29 ноября 2012 года
Еще два года назад он с радостью принимал любое интервью, как ребенок, открываясь новому вниманию. Для простого дагестанского парня, который в детстве не раз сталкивался со смертельными болезнями, интерес прессы казался настоящей манной небесной. Он охотно беседовал с немногочисленными журналистами и позировал перед камерами. Всё изменилось 19 августа 2011 года, когда чемпион мира по смешанным единоборствам Расул Мирзаев пришел в Замоскворецкую межрайонную прокуратуру с заявлением о том, что в вечер конфликта 15 августа он ударил Ивана Агафонова, который вскоре скончался в больнице.

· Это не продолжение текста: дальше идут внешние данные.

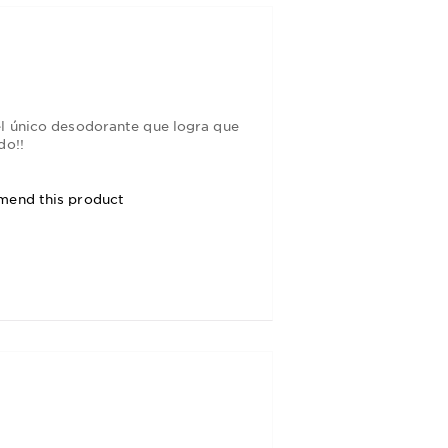
el único desodorante que logra que
do!!
mend this product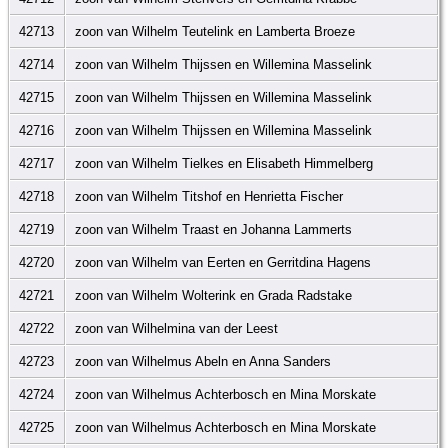
42713
zoon van Wilhelm Teutelink en Lamberta Broeze
42714
zoon van Wilhelm Thijssen en Willemina Masselink
42715
zoon van Wilhelm Thijssen en Willemina Masselink
42716
zoon van Wilhelm Thijssen en Willemina Masselink
42717
zoon van Wilhelm Tielkes en Elisabeth Himmelberg
42718
zoon van Wilhelm Titshof en Henrietta Fischer
42719
zoon van Wilhelm Traast en Johanna Lammerts
42720
zoon van Wilhelm van Eerten en Gerritdina Hagens
42721
zoon van Wilhelm Wolterink en Grada Radstake
42722
zoon van Wilhelmina van der Leest
42723
zoon van Wilhelmus Abeln en Anna Sanders
42724
zoon van Wilhelmus Achterbosch en Mina Morskate
42725
zoon van Wilhelmus Achterbosch en Mina Morskate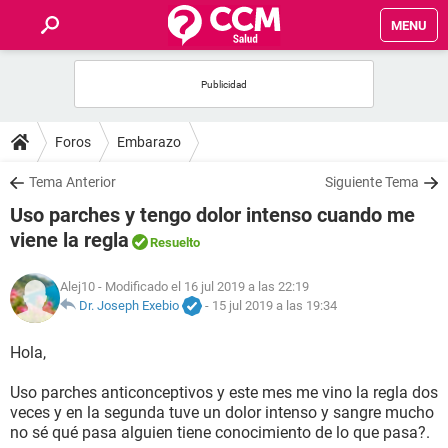
MENU
INICIO
FOROS
Foros
Embarazo
SALUD
Tema Anterior
Siguiente Tema
Uso parches y tengo dolor intenso cuando me
FAMILIA
viene la regla
Resuelto
NUTRICIÓN
Alej10
- Modificado el 16 jul 2019 a las 22:19
Dr. Joseph Exebio
-
15 jul 2019 a las 19:34
BIENESTAR
Hola,
SEXUALIDAD
Uso parches anticonceptivos y este mes me vino la regla dos
veces y en la segunda tuve un dolor intenso y sangre mucho
no sé qué pasa alguien tiene conocimiento de lo que pasa?.
GLOSARIO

С первых же минут после этой новости дело Мирзаева—Агафонова вызвало бурную реакцию в интернете. Многие СМИ, не дождавшись результатов расследования, принялись клеймить его. Заголовки центральных газет становились все более громкими и пугающими. Из бытового инцидента это дело переросло в резонансное межнациональное событие года. Спустя пятнадцать месяцев, главный участник процесса делится своими воспоминаниями.
Год назад стало очевидно, что, если Мирзаева и отпустят, его отношение к российским СМИ будет довольно прохладным. Слишком жестко они отнеслись к его личности. После серии интервью с близкими Расула, они пообещали, что если он и будет общаться с журналистами, то только с теми, кто освещал это дело объективно. И они сдержали слово.

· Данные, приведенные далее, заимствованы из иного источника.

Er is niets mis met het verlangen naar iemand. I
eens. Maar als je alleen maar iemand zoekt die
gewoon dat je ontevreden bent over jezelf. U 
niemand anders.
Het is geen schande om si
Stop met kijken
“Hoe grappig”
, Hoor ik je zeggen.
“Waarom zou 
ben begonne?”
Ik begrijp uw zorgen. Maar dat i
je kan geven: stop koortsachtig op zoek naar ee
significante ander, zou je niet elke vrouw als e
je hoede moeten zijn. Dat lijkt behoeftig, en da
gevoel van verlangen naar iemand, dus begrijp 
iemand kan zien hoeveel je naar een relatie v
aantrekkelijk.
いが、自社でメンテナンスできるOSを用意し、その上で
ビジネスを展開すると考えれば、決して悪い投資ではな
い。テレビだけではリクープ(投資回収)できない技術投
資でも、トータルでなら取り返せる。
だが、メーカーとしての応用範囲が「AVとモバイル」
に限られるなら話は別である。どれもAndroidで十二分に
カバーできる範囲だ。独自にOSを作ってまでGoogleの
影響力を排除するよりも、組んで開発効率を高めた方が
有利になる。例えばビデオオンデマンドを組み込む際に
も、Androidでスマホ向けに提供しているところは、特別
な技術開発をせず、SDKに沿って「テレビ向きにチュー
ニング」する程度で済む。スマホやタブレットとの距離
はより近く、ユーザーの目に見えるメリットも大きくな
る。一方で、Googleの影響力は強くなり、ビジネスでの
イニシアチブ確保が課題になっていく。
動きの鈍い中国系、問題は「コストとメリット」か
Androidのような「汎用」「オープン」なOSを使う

После оглашения приговора я проезжала с тётей и дядей Мирзаева. Телефон Мадины не умолкал — все звонили, чтобы узнать о будущем Расула. Дядя Магомед отвечал лишь на звонки сыновей. «Ой, горе-горе», — выражал он свои переживания. «В чем горе-то? Расула же отпустили!» — удивилась я. «Горе в том, что он не отмоется от этого. Он кавказец, и ему этого не простят», — парировал Магомед, напомнив о других подобных случаях.
Знакомство с чемпионом прошло легко: он перечислил мне материалы о своем деле и, заключив, что доверяет, согласился на беседу. Хотя на свободе он выглядел довольным, в нашем разговоре проступала другая картина — моментами он словно боялся снова быть обиженным. Мы провели много времени в откровенной беседе, и я удивлялась, как он может доверять мне, едва знакомому человеку.

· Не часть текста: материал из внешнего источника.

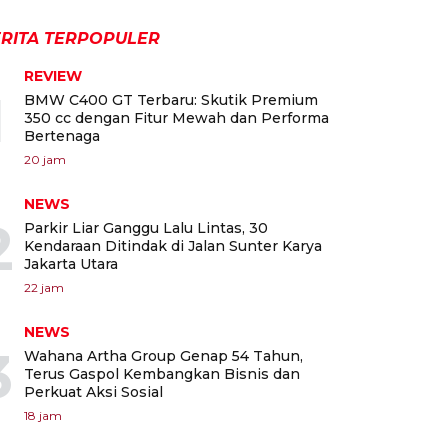
RITA TERPOPULER
REVIEW
1
BMW C400 GT Terbaru: Skutik Premium
350 cc dengan Fitur Mewah dan Performa
Bertenaga
20 jam
NEWS
2
Parkir Liar Ganggu Lalu Lintas, 30
Kendaraan Ditindak di Jalan Sunter Karya
Jakarta Utara
22 jam
NEWS
3
Wahana Artha Group Genap 54 Tahun,
Terus Gaspol Kembangkan Bisnis dan
Perkuat Aksi Sosial
18 jam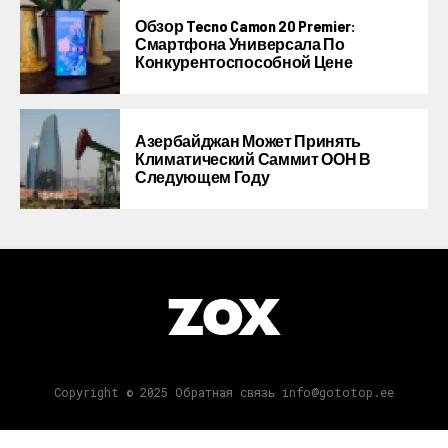
Обзор Tecno Camon 20 Premier:
Смартфона Универсала По
Конкурентоспособной Цене
Азербайджан Может Принять
Климатический Саммит ООН В
Следующем Году
Copyright © 2025 Обратная связь info@gototop.ee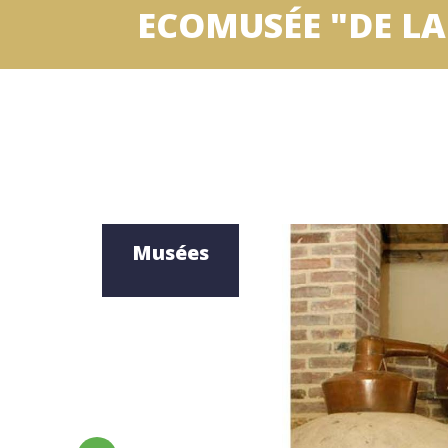
ECOMUSÉE "DE L
Musées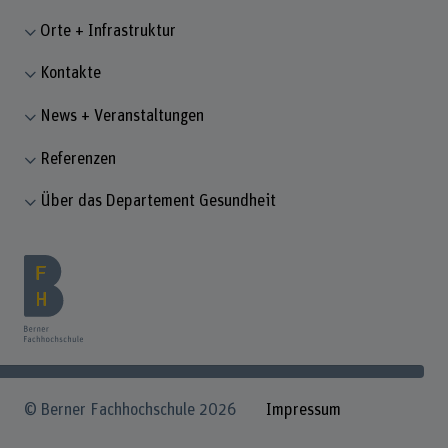
Orte + Infrastruktur
Kontakte
News + Veranstaltungen
Referenzen
Über das Departement Gesundheit
© Berner Fachhochschule 2026
Impressum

«Я больше не ведаю, как общаться с журналистами после всего, что мне довелось пережить. Мою личность затоптали, и только «МК» писал об этом справедливо», — делился он, отмечая, что не верит в свою свободу и хочет говорить о своих чувствах с близкими.
Когда я спросила, какие моменты были самые тяжелые, он ответил: «Три дня перед приговором. Я не спал, переживал за маму, которая перенесла инсульт. Не знал, что будет со мной. Когда в камере начинали обсуждать мое будущее, даже грубо реагировал». В день приговора его состояние было ужасным — головная боль и страх за судьбу.
«Когда открыли двери клетки, я был как в тумане. В голове — пустота. В коридоре яркие вспышки камер, и я не удержался — заплакал. Встретив родное лицо, я понял, что на свободе», — рассказал он о своих чувствах в момент выхода.
«Это был единственный раз, когда я плакал за время заключения», — вспоминал он. Была еще одна слезливая ночь, когда его снова вернули в камеру. «Я осознал, что жизнь до и после этого происшествия разделилась на две части», — делился Расул, вспоминая о своей семье и сожалениях.
«Теперь у меня не будет возможности реабилитироваться. Она вышла замуж, и я понимаю, что потерял что-то очень ценное. Я жалею, что ушел от нее, хотя она пыталась сохранить семью. Теперь я знаю, что такую женщину больше не найду», — заключил он, отмечая, что дочка не давала ему забыть о себе, желая, чтобы он был рядом.